In March The Game Room was sold to a group of local partners who got rid of "a bunch of rides and games that no one ever seemed to play" and brought in the slot machines that are now causing controversy, says Thomas Kornitzer, president of Coastal Network, the company that manages the mall. Officials of the new corporate owner of The Game Room, Northport Sports Group Inc., didn't respond to repeated requests for interviews. But Stuart Hersh, regional operations manager for Festival Fun Parks LLC, the new owner of the Grand Prix arcade, maintains that the Grand Prix machines do require skill and therefore are perfectly legal.

"The idea is there's buttons on them which provide the ability to control the wheel. We have technicians here on site to make sure they're always working." Like the slot machines in The Game Room, the Grand Prix machines did, in fact, have buttons on them. But when a New Times reporter tried them out last week, the machines played and paid off without requiring the player to touch the buttons.

Whatever happens next, the concern shown by Coleman and Cole is deeply satisfying to Nelly Kerins, a retired grandmother who lives with her husband, Robert, in a Hollywood condominium on the Intracoastal. For years Kerins has been bringing her grandchildren to the arcade at Oceanwalk in order to keep them entertained when they visit. This year was no different.

"In June when my grandkids came after they got out of school, I took them down to the arcade," she says. "I was amazed." Gone were the "horsy rides -- you know, the stuff for toddlers and for the younger kids." Kerins was appalled. "I saw young kids -- young kids! -- just begging on the street because they'd lost all their money in the gambling machines."

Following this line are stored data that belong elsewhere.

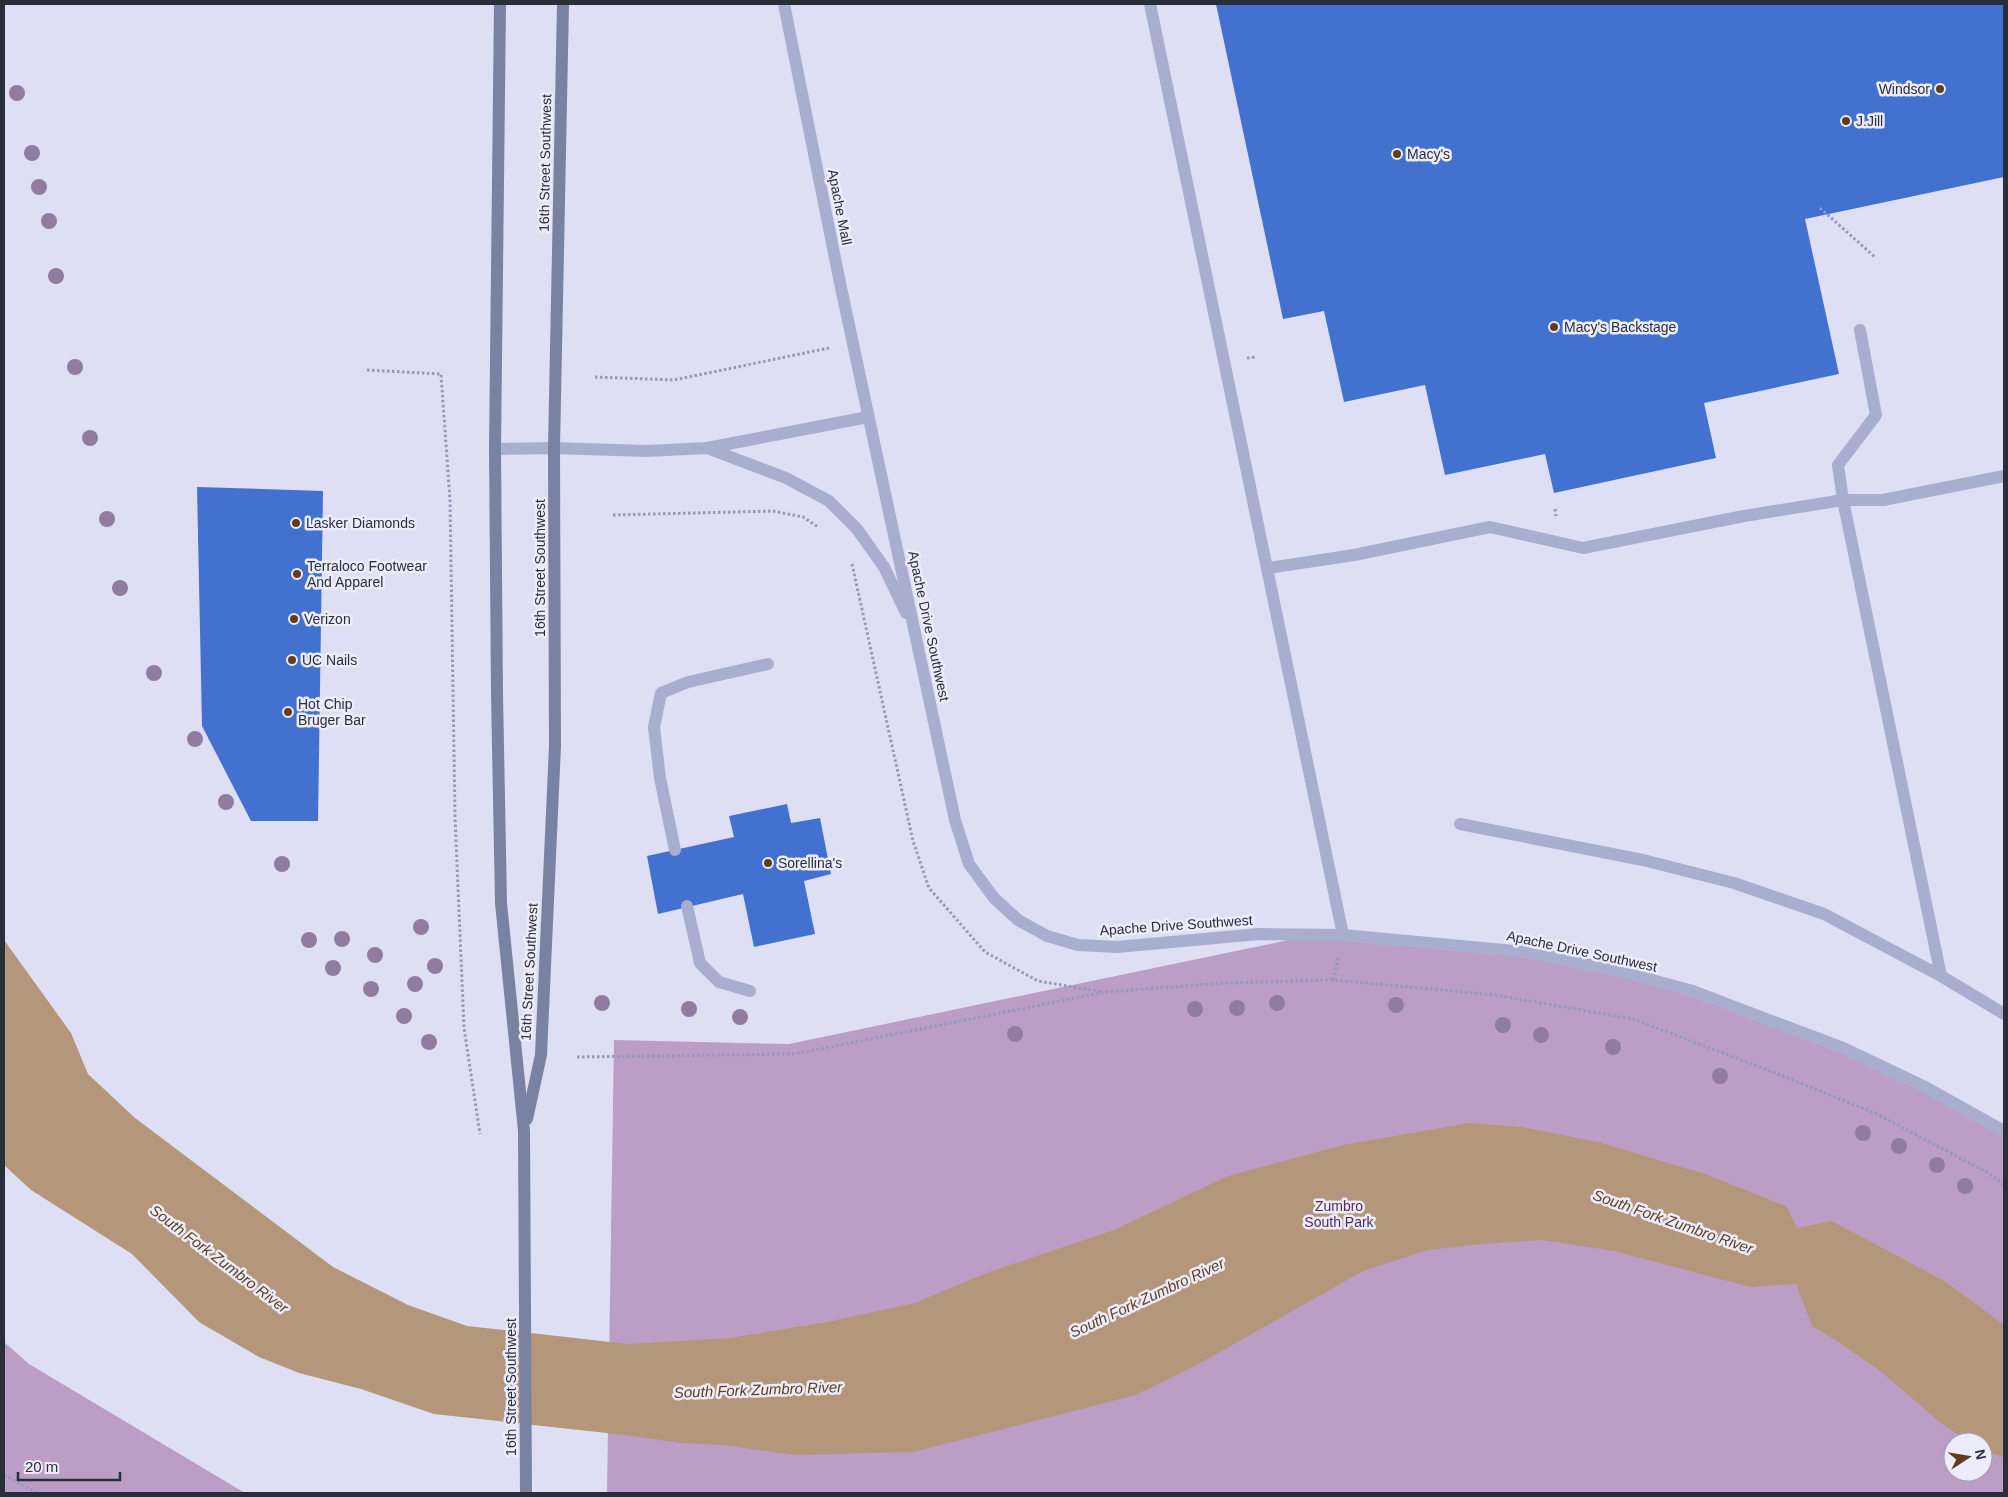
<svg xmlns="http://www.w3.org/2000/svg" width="2008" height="1497" font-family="Helvetica,sans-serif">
<rect width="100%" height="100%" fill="#dedff5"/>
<g fill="#bc9dc5" fill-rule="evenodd">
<path d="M1313,935l217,16 87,20 230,79 157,81v362h-1397l7,-453 175,4zM1953,1442h30v30h-30z"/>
<path d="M4,1342l25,22 216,129h-241z"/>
</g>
<path fill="#b4967b" d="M4,940l67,93 17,41 47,44 198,149 75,38 59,21 161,18 102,-6 97,-16 88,-19 74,-31 125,-42 114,-54 115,-31 126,-22 53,4 76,15 107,32 81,32 11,22 35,-7 114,61 58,43v132l-20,-6 -1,-9h-14l-27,-18 -63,-54 -42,-29 -25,-15 -16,-42 -46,3 -136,-36 -72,-11 -59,4 -55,6 -65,21 -166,94 -61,30 -223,57 -118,3 -72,-10 -42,-2 -56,-8 -191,-21 -73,-25 -62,-16 -40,-16 -60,-35 -67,-68 -101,-64 -27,-25z"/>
<g fill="#4271cf">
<path d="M1216,4h788v173l-199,42 34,155 -135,29 12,55 -162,35 -9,-39 -100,21 -20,-90 -81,17 -20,-91 -41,8z"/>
<path d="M197,487l126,4 -5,330h-67l-49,-95z"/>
<path d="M787,804l4,19 29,-5 11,56 -27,7 11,53 -61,13 -11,-53 -85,20 -11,-58 87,-19 -5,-21z"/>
</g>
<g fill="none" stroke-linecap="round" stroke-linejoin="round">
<g stroke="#9399ba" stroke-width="3" stroke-dasharray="2.5 2.5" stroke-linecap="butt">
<path d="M1820,208l56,50"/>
<path d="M1247,358l9,-1"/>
<path d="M367,370l74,4 9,126 5,317 9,211 16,106"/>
<path d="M595,377l79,3 155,-32"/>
<path d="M1555,509l1,7"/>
<path d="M613,515l160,-4 30,6 15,10"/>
<path d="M852,564l61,277 16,47 56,64 53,29 65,11"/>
<path d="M1333,980l5,-22"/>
<path d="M577,1057l218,-3 311,-62 118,-9 109,-3 163,15 137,24 135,51 109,44 111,59 16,12"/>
<path d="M4,1475l33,18"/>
</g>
<g stroke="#a9adce" stroke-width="12">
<path d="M1150,4l193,931"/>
<path d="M1268,568l86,-13 136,-28 93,21 161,-32 99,-16 -5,-35 38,-50 -16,-85"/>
<path d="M1460,824l183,36 91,23 90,31 117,62 63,38"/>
<path d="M675,850l-15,-72 -6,-51 7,-34 27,-11 80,-18"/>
<path d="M687,906l13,57 19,19 31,9"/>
<path d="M1941,976l-98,-476h40l121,-24"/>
</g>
<g stroke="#a9adce" stroke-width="12">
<path d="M784,4l56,279 115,537 14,44 25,34 24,22 29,16 31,9 39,2 142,-13 84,1 184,17 88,18 78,21 76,29 72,27 84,40 79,44"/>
<path d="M707,448l79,30 43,23 28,28 27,38 22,46"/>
<path d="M495,449l59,-1 92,3 61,-3 161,-31"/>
</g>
<g stroke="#7a82a2" stroke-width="12">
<path d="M500,4l-5,445 2,245 4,209 23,228 2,362"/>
<path d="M527,1119l14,-64 14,-309 -1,-298 9,-444"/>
</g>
</g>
<g fill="#907ca0">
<circle cx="17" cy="93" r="8"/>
<circle cx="32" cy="153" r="8"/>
<circle cx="39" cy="187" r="8"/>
<circle cx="49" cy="221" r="8"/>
<circle cx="56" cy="276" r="8"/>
<circle cx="75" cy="367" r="8"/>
<circle cx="90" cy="438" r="8"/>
<circle cx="107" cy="519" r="8"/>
<circle cx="120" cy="588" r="8"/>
<circle cx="154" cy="673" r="8"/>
<circle cx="195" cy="739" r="8"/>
<circle cx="226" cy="802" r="8"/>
<circle cx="282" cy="864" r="8"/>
<circle cx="421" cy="927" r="8"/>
<circle cx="342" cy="939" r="8"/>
<circle cx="309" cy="940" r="8"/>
<circle cx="375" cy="955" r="8"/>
<circle cx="435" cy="966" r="8"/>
<circle cx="333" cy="968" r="8"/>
<circle cx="415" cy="984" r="8"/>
<circle cx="371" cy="989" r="8"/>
<circle cx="602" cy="1003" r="8"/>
<circle cx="1277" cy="1003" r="8"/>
<circle cx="1396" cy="1005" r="8"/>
<circle cx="1237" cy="1008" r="8"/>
<circle cx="689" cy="1009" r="8"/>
<circle cx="1195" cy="1009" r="8"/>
<circle cx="404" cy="1016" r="8"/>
<circle cx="740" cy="1017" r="8"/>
<circle cx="1503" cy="1025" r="8"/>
<circle cx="1015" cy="1034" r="8"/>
<circle cx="1541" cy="1035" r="8"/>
<circle cx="429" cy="1042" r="8"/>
<circle cx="1613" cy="1047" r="8"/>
<circle cx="1720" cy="1076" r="8"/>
<circle cx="1863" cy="1133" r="8"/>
<circle cx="1899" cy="1146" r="8"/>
<circle cx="1937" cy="1165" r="8"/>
<circle cx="1965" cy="1186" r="8"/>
</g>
<g fill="#603d1b" stroke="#ececfb" stroke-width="2">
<circle cx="1940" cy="89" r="5"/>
<circle cx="1846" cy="121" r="5"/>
<circle cx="1397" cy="154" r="5"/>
<circle cx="1554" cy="327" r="5"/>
<circle cx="296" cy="523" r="5"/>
<circle cx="297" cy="574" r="5"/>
<circle cx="294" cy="619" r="5"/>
<circle cx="292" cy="660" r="5"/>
<circle cx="288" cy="712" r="5"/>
<circle cx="768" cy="863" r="5"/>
</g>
<g text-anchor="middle" stroke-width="5" stroke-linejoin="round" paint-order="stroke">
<g font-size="14" fill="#292e3b" stroke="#ececfb" text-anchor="start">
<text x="1930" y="94" text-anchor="end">Windsor</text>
<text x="1856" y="126">J.Jill</text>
<text x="1407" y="159">Macy's</text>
<text x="1564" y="332">Macy's Backstage</text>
<text x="306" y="528">Lasker Diamonds</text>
<text x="307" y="571">Terraloco Footwear<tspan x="307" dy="16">And Apparel</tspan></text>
<text x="304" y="624">Verizon</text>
<text x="302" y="665">UC Nails</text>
<text x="298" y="709">Hot Chip<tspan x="298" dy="16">Bruger Bar</tspan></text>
<text x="778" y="868">Sorellina's</text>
</g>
<g font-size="14" fill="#292e3b" stroke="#ececfb">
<text transform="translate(545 163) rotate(-89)" y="5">16th Street Southwest</text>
<text transform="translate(840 207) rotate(79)" y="5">Apache Mall</text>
<text transform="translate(540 568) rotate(-90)" y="5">16th Street Southwest</text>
<text transform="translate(929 626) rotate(78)" y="5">Apache Drive Southwest</text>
<text transform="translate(1176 925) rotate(-4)" y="5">Apache Drive Southwest</text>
<text transform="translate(1582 951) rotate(12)" y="5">Apache Drive Southwest</text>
<text transform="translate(529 972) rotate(-87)" y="5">16th Street Southwest</text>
<text transform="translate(511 1387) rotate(-90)" y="5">16th Street Southwest</text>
</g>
<g font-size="14" fill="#512b5b" stroke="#ececfb">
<text x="1339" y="1211">Zumbro<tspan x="1339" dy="16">South Park</tspan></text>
</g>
<g font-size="15" font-style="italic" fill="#603d1b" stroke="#ececfb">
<text transform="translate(1673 1222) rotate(19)" y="5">South Fork Zumbro River</text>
<text transform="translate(219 1259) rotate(37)" y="5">South Fork Zumbro River</text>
<text transform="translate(1147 1298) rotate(-25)" y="5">South Fork Zumbro River</text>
<text transform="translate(758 1390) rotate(-2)" y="5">South Fork Zumbro River</text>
</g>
</g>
<rect width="2008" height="1497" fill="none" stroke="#292e3b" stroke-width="10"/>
<g transform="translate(1968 1457) rotate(78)"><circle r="24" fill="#ececfb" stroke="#9ea0ae"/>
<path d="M0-4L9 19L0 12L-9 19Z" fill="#603d1b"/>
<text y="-8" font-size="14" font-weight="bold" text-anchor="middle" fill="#292e3b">N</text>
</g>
<path d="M18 1472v8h102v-8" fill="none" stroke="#292e3b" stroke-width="2.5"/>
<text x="25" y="1472" font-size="15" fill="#292e3b" stroke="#ececfb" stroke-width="4" paint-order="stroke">20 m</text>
</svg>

It was, in fact, Kerins who originally contacted Coleman and got him interested in the issue, and now the consequences of her complaints are rippling outward. Facing scrutiny from Hollywood police and city officials, Kornitzer now says he is "shocked" at the allegations of illegal gambling occurring within his mall, and he promises swift action if they prove accurate.

"We wouldn't want to be associated with anything that is deemed to be illegal use," Kornitzer says. "We want to run a clean family establishment here. If these machines are illegal, I'll talk to my tenants immediately, and we'll get rid of them." In which case Kerins says she'll be happy to bring her grandkids back. But not before then.